Bibir Kaniz ternganga lebar karena terkejut. Dia mendengus kesal. "Aku tahu mengapa kau mengagumi perempuan itu," ujarnya. Suaranya menjadi pelan dan terdengar berbahaya. "Itu pasti karena gadisnya! Si sombong yang angkuh dan sok itu."
"Gadis itu adalah perempuan yang ingin kunikahi, Ibu. Namun seperti Ibu, dia juga sangat angkuh. Dia sudah menyatakan tidak akan pernah menjejakkan kakinya di rumah ini, bahkan andai Ibu berlutut memohon padanya sekalipun." Dia berhenti. Dalam hati, dia menertawakan sorot mata ibunya mendengar hal itu. Mulut Kaniz terbuka sepenuhnya karena kaget, sambil tampak sekuat tenaga berusaha mengumpulkan kata-kata keluar dari mulutnya.
"Aku... aku...." Napasnya tersengal. "Aku memohon padanya untuk menikah denganmu"" pipi Kaniz yang berwarna terang itu lalu memerah. Mata berbentuk kacang almondnya berpijar. "Tidak akan pernah! Jika kau ingin menikah dengan perempuan itu, kau hanya bisa melakukannya tanpa seizinku dan di luar rumah ini! Dan... dan aku tidak akan pernah membiarkannya menjejakkan kaki di rumah ini!" dia menuntaskannya dengan emosi yang meluap-luap.
"Dengarkan aku baik-baik, Ibu," buru Khawar. Sejenak dia tak peduli bahwa ibunya sedang mengalami histeria hebat. "Firdaus adalah perempuan yang ingin kunikahi." Dia tidak ingin mengatakan hal itu, tetapi ibunya telah menggiringnya untuk menumpahkan semuanya.
"Kalau begitu kau harus memilih antara aku dan gadis itu. Aku akan mengusirmu dan mengingkarimu sebagai putraku!" jerit Kaniz. Kini dia benar-benar tidak mampu mengendalikan diri. Tangannya menekan kuat dadanya yang terasa akan meledak.

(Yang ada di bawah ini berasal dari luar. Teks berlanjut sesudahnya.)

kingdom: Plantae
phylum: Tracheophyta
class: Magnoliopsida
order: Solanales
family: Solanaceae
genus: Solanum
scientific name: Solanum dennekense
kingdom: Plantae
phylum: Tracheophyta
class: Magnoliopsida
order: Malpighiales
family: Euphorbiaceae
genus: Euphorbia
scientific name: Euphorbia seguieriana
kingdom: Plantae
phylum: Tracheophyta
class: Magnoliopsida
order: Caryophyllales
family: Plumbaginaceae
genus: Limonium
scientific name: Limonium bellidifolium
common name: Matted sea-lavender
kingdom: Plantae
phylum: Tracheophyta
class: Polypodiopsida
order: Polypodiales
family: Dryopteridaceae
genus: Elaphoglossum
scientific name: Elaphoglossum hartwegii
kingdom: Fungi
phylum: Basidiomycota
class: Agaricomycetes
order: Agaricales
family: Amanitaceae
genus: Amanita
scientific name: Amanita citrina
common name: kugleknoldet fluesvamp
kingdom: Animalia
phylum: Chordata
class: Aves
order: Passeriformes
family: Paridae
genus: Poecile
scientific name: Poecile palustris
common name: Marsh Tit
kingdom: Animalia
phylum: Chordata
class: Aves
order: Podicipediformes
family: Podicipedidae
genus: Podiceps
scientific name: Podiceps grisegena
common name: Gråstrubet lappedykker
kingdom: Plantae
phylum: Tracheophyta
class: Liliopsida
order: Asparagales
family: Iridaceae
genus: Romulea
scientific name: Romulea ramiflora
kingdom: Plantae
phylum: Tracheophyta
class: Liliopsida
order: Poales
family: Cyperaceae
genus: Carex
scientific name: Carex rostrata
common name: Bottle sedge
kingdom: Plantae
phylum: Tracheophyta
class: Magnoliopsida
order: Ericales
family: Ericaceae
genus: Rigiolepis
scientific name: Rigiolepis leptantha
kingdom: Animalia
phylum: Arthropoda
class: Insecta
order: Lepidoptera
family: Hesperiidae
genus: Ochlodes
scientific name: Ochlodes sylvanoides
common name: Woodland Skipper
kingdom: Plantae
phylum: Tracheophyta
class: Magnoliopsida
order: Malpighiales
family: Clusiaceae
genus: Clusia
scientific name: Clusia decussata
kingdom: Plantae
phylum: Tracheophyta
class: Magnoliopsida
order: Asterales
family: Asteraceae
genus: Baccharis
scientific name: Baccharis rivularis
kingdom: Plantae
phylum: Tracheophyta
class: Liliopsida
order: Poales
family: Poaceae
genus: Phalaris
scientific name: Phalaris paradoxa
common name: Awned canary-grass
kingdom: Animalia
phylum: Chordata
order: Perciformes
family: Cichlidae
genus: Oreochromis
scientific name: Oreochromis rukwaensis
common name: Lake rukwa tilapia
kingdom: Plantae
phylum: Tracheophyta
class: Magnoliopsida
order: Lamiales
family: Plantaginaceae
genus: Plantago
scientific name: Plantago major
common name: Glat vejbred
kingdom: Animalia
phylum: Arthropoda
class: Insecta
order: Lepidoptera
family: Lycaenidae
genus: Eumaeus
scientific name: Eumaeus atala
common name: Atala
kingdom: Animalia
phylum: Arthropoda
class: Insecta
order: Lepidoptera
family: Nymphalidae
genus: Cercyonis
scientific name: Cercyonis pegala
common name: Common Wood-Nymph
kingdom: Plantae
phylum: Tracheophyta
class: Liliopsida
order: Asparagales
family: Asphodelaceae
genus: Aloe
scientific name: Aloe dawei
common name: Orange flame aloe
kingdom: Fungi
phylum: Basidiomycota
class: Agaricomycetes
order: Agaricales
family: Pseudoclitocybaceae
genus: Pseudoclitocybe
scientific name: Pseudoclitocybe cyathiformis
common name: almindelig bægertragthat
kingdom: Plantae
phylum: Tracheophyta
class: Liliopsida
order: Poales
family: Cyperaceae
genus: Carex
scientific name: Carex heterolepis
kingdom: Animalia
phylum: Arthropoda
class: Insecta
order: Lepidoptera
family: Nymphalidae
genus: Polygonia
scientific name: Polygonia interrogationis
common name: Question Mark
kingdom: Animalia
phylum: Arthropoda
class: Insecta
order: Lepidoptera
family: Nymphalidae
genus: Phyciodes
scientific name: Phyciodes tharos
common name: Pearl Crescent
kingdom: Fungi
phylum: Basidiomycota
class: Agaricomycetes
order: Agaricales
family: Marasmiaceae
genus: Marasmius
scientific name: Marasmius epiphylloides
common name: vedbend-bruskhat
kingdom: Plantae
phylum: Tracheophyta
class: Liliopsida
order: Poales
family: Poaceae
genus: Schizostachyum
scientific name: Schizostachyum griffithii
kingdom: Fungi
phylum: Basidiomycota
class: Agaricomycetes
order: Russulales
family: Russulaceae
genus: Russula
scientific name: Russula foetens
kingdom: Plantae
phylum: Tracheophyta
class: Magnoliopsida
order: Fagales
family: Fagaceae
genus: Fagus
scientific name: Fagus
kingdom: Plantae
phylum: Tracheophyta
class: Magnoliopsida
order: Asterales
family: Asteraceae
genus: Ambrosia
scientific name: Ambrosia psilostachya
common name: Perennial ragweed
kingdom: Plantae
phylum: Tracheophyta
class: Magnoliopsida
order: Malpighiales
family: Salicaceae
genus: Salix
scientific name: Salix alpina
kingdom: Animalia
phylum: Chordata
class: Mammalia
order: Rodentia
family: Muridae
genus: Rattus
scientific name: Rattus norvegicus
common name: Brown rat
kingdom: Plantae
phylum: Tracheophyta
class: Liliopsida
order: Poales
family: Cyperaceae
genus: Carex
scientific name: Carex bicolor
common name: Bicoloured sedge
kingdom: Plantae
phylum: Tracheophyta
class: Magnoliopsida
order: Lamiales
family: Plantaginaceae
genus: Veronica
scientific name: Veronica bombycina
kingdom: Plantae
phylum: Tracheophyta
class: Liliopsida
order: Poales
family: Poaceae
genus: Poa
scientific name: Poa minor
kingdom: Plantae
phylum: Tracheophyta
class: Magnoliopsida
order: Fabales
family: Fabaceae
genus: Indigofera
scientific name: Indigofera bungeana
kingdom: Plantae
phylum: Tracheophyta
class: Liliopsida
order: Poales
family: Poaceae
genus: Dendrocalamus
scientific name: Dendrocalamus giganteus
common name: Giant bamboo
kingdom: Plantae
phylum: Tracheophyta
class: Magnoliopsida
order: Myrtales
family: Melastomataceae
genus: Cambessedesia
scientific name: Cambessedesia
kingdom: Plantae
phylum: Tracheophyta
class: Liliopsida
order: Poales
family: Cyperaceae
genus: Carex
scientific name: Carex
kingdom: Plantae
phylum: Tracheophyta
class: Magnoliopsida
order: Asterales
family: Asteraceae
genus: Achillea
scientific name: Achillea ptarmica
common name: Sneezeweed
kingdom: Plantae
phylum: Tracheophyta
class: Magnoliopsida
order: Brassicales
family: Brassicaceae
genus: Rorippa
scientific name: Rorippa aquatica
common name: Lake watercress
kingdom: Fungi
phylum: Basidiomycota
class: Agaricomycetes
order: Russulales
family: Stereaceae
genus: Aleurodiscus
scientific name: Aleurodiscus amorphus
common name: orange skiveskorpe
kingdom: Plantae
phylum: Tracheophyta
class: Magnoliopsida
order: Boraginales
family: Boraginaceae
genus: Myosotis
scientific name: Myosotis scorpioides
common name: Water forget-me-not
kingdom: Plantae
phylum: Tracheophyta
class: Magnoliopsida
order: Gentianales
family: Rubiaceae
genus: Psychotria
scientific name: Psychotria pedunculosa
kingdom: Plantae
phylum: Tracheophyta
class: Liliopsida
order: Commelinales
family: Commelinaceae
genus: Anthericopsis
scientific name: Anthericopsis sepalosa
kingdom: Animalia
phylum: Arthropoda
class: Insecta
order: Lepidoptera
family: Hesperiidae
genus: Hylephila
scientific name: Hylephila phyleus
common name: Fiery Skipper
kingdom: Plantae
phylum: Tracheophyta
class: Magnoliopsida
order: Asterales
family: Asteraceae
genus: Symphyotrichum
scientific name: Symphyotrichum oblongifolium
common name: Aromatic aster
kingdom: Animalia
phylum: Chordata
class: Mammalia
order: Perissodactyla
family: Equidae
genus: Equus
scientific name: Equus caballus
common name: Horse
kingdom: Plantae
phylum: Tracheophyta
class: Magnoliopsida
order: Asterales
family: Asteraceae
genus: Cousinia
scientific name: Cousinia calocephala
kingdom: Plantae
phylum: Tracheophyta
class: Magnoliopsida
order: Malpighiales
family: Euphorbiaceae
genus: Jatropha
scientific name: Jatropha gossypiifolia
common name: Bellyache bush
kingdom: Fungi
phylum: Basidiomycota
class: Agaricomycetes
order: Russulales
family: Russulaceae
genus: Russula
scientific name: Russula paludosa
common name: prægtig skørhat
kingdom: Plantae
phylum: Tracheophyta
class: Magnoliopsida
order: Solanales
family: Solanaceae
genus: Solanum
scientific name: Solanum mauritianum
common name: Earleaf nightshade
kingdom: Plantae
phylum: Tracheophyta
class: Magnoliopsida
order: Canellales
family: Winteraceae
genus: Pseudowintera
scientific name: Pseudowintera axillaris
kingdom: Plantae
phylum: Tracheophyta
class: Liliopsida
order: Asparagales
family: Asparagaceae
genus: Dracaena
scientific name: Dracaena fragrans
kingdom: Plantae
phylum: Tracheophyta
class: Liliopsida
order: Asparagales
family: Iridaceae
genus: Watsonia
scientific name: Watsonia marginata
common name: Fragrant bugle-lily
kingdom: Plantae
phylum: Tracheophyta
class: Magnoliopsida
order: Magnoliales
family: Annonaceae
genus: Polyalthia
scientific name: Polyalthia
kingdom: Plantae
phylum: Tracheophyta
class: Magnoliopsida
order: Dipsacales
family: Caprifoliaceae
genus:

"Baiklah, Ibu! Aku tidak akan mengikuti tiranimu lagi. Aku sudah hampir dua puluh tujuh tahun dan aku bisa membuat keputusanku sendiri. Jika Ibu begitu picik dan berpikir sempit, aku terpaksa akan bertindak sendiri dan melakukan apa yang kuanggap benar. Aku tidak ingin Ibu mengejar-ngejar rishta lainnya untukku. Aku tidak akan kehilangan Firdaus untuk orang-orang kota yang licik. Dia milik desa ini. Dia harus bersamaku dan tinggal di dalam rumahku. Meski ini tidak masuk akal bagimu, Ibu, atau meskipun aku harus keluar dari rumah ini." Dia memberi ibunya ultimatum. Matanya sungguh-sungguh tampak keji.
"Tidak akan pernah! Tidak akan pernah!" teriak Kaniz pada putranya. Dia menjadi begitu kasar dan nyaris saja membanting-bantingkan kakinya ke lantai. "Kau boleh pergi, bocah kasmaran tak tahu diuntung! Tidak bisakah kau jatuh cinta dengan seorang gadis lainnya yang lebih baik daripada anak perempuan tukang cuci, anak perempuan dari musuh terbesarku itu" Kau sudah mengkhianatiku, Khawar. Aku tidak akan pernah mengampunimu jika kau menikahi gadis itu!" Kaniz menjadi sangat murka. Pipinya berwarna merah karenanya.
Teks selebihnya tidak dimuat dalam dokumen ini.